On Sep 13, 2024, between 05:03 UTC and 07:13 UTC, the Webhooks and Actions services were degraded resulting in some customers experiencing delayed processing of Webhooks and Actions Runs. 0.5% of Webhook deliveries were delayed more than 2 minutes during the incident. 15% of Actions Runs started between 05:03 and 05:24 UTC saw run start delays or failures. At 05:24 UTC, we implemented a mitigation to shift traffic to healthy infrastructure and new Actions Runs resumed normal operations. During the rest of the incident window, Actions runs started before 05:24 UTC continued to see delays publishing logs or job results. No Actions runs or Webhook deliveries were lost, only delayed.
We mitigated the incident by immediately shifting traffic to a healthy cluster while investigating. The incident was caused by an erroneous configuration change on our eventing platform. A permanent fix was deployed at 06:22 UTC after which services began to recover and burn down their backed up queues, with full recovery by 07:13 UTC.
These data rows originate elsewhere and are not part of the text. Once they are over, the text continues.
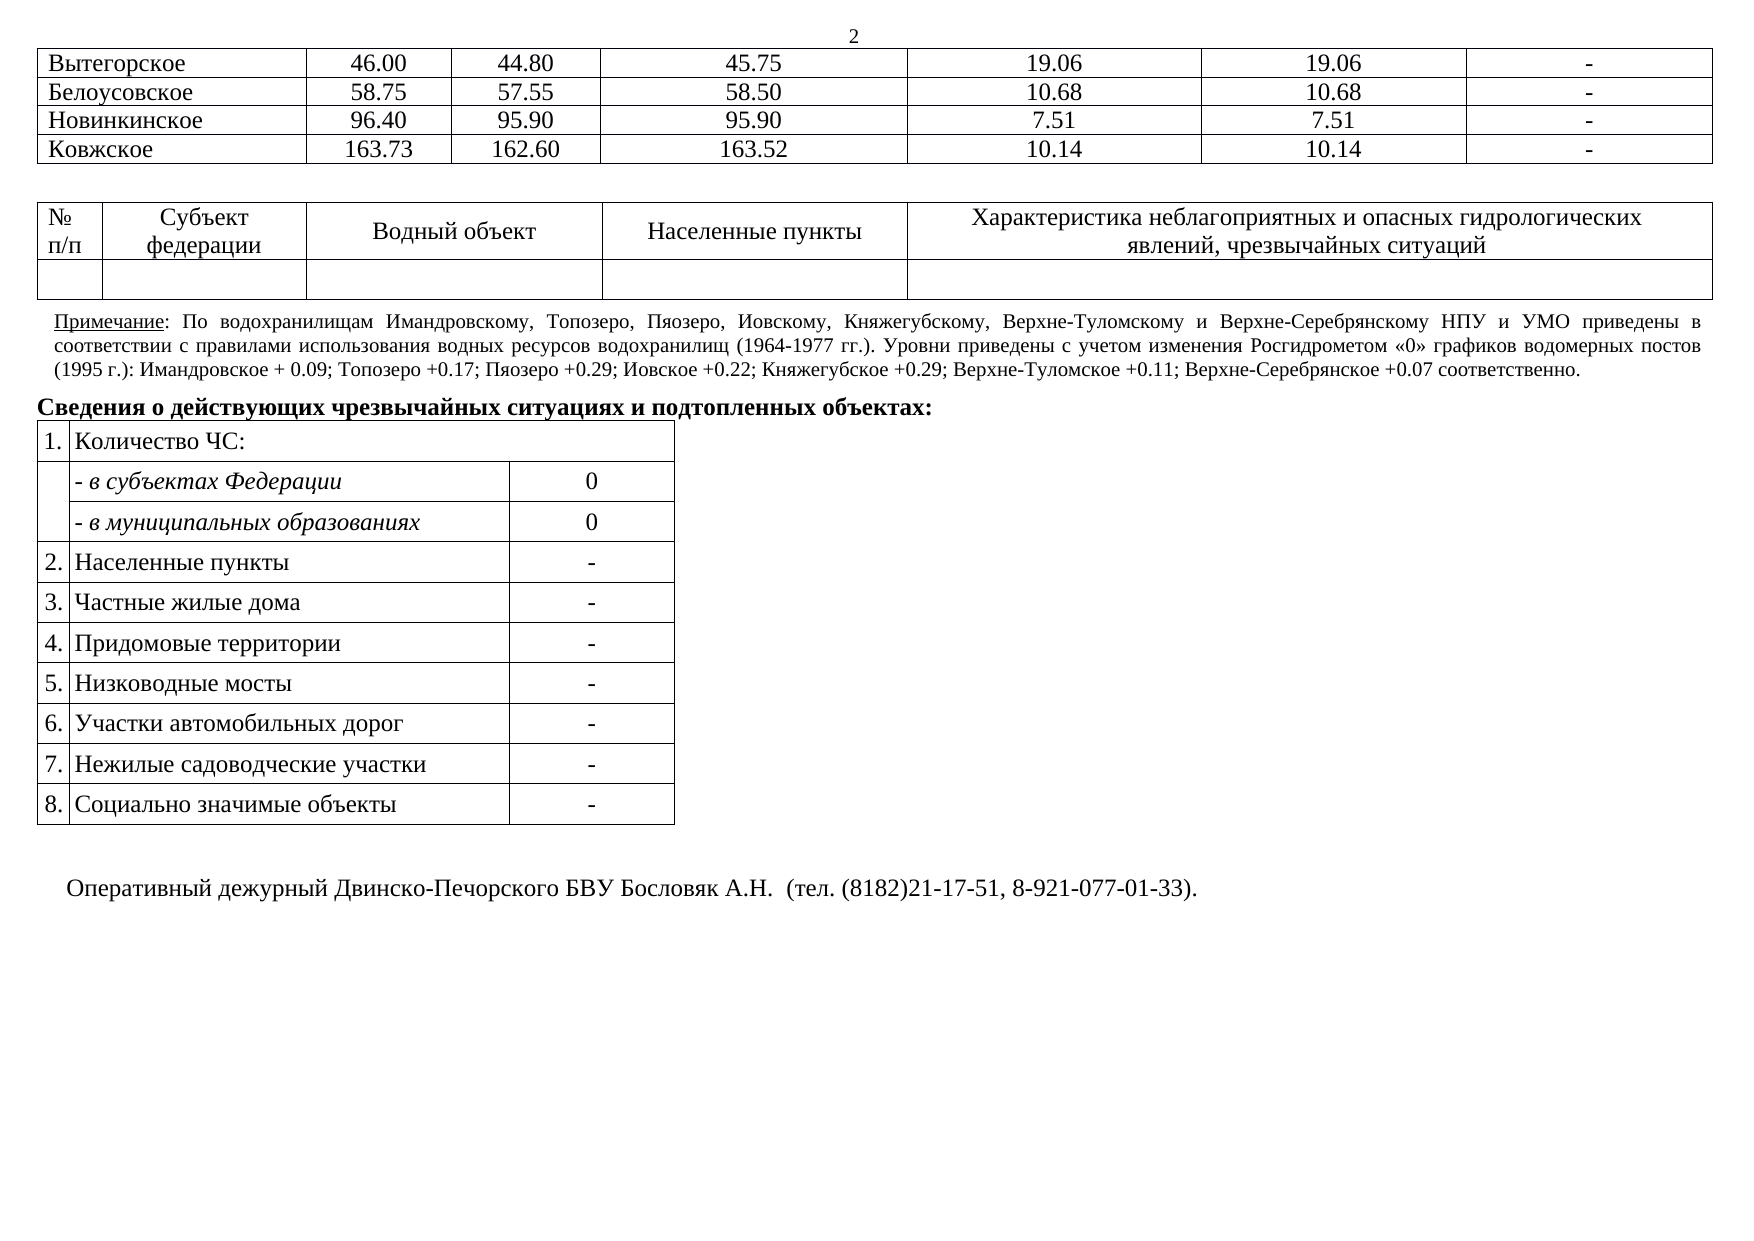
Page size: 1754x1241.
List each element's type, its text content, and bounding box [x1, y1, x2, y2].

table_cell 10.68 [908, 78, 1201, 105]
table_cell - [1467, 78, 1712, 105]
table_cell - [510, 663, 674, 702]
text Сведения о действующих чрезвычайных ситуациях и подтопленных объектах: [37, 392, 1713, 420]
table_cell - [510, 583, 674, 622]
table_cell 58.75 [307, 78, 451, 105]
table_cell Частные жилые дома [70, 583, 509, 622]
table_cell 10.14 [1202, 135, 1466, 163]
table_header Водный объект [307, 203, 602, 259]
table_cell 6. [38, 704, 69, 743]
table_cell 7. [38, 744, 69, 783]
table_cell Социально значимые объекты [70, 784, 509, 823]
table_cell 8. [38, 784, 69, 823]
table_cell 58.50 [601, 78, 907, 105]
table_header № п/п [38, 203, 102, 259]
table_cell Низководные мосты [70, 663, 509, 702]
table_cell 2. [38, 542, 69, 582]
table_cell - в субъектах Федерации [70, 462, 509, 501]
table_cell - [510, 623, 674, 662]
table_cell 95.90 [452, 106, 600, 134]
table_cell 19.06 [1202, 49, 1466, 77]
table_cell [103, 260, 306, 298]
table_cell 7.51 [1202, 106, 1466, 134]
table_cell 95.90 [601, 106, 907, 134]
table_header Количество ЧС: [70, 421, 674, 461]
table_cell 10.14 [908, 135, 1201, 163]
table_header 1. [38, 421, 69, 461]
table_cell [908, 260, 1712, 298]
table_cell - [1467, 135, 1712, 163]
table_cell Нежилые садоводческие участки [70, 744, 509, 783]
table_cell 7.51 [908, 106, 1201, 134]
table_header Характеристика неблагоприятных и опасных гидрологических явлений, чрезвычайных ситуаций [908, 203, 1712, 259]
table_cell 10.68 [1202, 78, 1466, 105]
table_header Населенные пункты [603, 203, 907, 259]
table_cell - [1467, 49, 1712, 77]
table_cell - в муниципальных образованиях [70, 502, 509, 541]
table_cell Новинкинское [38, 106, 306, 134]
table_cell Вытегорское [38, 49, 306, 77]
text Примечание: По водохранилищам Имандровскому, Топозеро, Пяозеро, Иовскому, Княжегубскому, Верхне-Туломскому и Верхне-Серебрянскому НПУ и УМО приведены в соответствии с правилами использования водных ресурсов водохранилищ (1964-1977 гг.). Уровни приведены с учетом изменения Росгидрометом «0» графиков водомерных постов (1995 г.): Имандровское + 0.09; Топозеро +0.17; Пяозеро +0.29; Иовское +0.22; Княжегубское +0.29; Верхне-Туломское +0.11; Верхне-Серебрянское +0.07 соответственно. [54, 309, 1703, 381]
table_header Субъект федерации [103, 203, 306, 259]
table_cell Белоусовское [38, 78, 306, 105]
table_cell 19.06 [908, 49, 1201, 77]
table_cell 44.80 [452, 49, 600, 77]
table_cell Участки автомобильных дорог [70, 704, 509, 743]
table_cell - [510, 744, 674, 783]
table_cell [38, 260, 102, 298]
table_cell 46.00 [307, 49, 451, 77]
table_cell [38, 462, 69, 541]
table_cell 162.60 [452, 135, 600, 163]
table_cell 45.75 [601, 49, 907, 77]
table_cell 5. [38, 663, 69, 702]
table_cell - [510, 542, 674, 582]
table_cell 96.40 [307, 106, 451, 134]
table_cell 0 [510, 462, 674, 501]
table_cell - [1467, 106, 1712, 134]
table_cell 0 [510, 502, 674, 541]
table_cell 163.73 [307, 135, 451, 163]
table_cell Населенные пункты [70, 542, 509, 582]
table_cell Придомовые территории [70, 623, 509, 662]
table_cell - [510, 704, 674, 743]
table_cell 163.52 [601, 135, 907, 163]
table_cell - [510, 784, 674, 823]
text Оперативный дежурный Двинско-Печорского БВУ Бословяк А.Н. (тел. (8182)21-17-51, 8-921-077-01-33). [66, 873, 1713, 902]
table_cell [603, 260, 907, 298]
table_cell 57.55 [452, 78, 600, 105]
table_cell Ковжское [38, 135, 306, 163]
table_cell 4. [38, 623, 69, 662]
table_cell 3. [38, 583, 69, 622]
table_cell [307, 260, 602, 298]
We are working to reduce our time to detection and develop test automation to prevent issues like this one in the future.
Posted Sep 13, 2024 - 07:13 UTC
Update
We are seeing improvements in telemetry and are monitoring the delivery of delayed Webhooks and Actions job statuses.
Posted Sep 13, 2024 - 06:49 UTC
Update
We've applied a mitigation to fix the issues being experienced in some cases with delays to webhook deliveries, and the delayed reporting of the outcome of some running Actions jobs. We are monitoring for full recovery.
Posted Sep 13, 2024 - 06:23 UTC
Update
Actions is experiencing degraded performance. We are continuing to investigate.
Posted Sep 13, 2024 - 05:59 UTC
Investigating
We are investigating reports of degraded performance for Issues, Pull Requests and Webhooks
Posted Sep 13, 2024 - 05:42 UTC
This incident affected: Webhooks, Issues, Pull Requests, and Actions.